■ ACTIVITY
Out of the records below, copy all lines in which the word "right" occurs.

■ MATERIAL FOR THE TASK
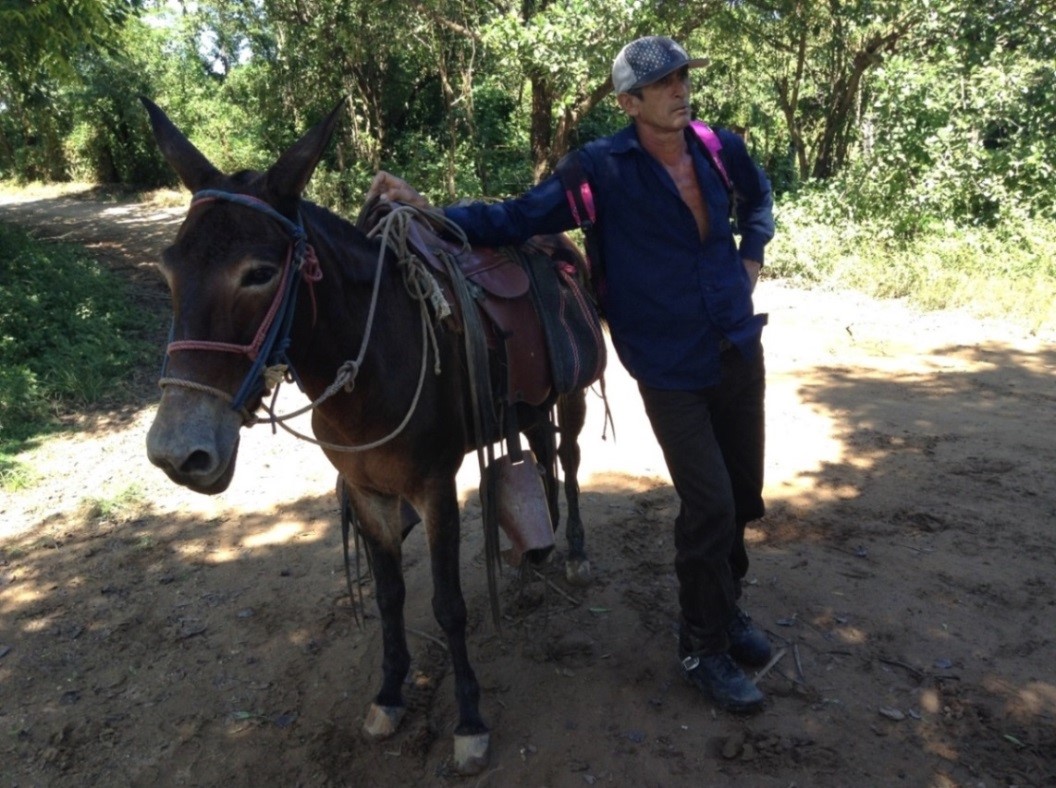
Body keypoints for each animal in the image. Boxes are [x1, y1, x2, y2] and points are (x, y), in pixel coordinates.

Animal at [140, 97, 602, 775]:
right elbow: (389, 597)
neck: (375, 361)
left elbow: (448, 604)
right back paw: (529, 560)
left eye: (259, 273)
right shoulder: (367, 493)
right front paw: (389, 695)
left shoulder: (435, 488)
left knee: (566, 460)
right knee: (539, 458)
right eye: (169, 271)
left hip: (569, 396)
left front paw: (469, 722)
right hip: (527, 406)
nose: (178, 453)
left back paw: (572, 551)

■ SOLVED PROBLEM
right elbow: (389, 597)
right back paw: (529, 560)
right shoulder: (367, 493)
right front paw: (389, 695)
right knee: (539, 458)
right eye: (169, 271)
right hip: (527, 406)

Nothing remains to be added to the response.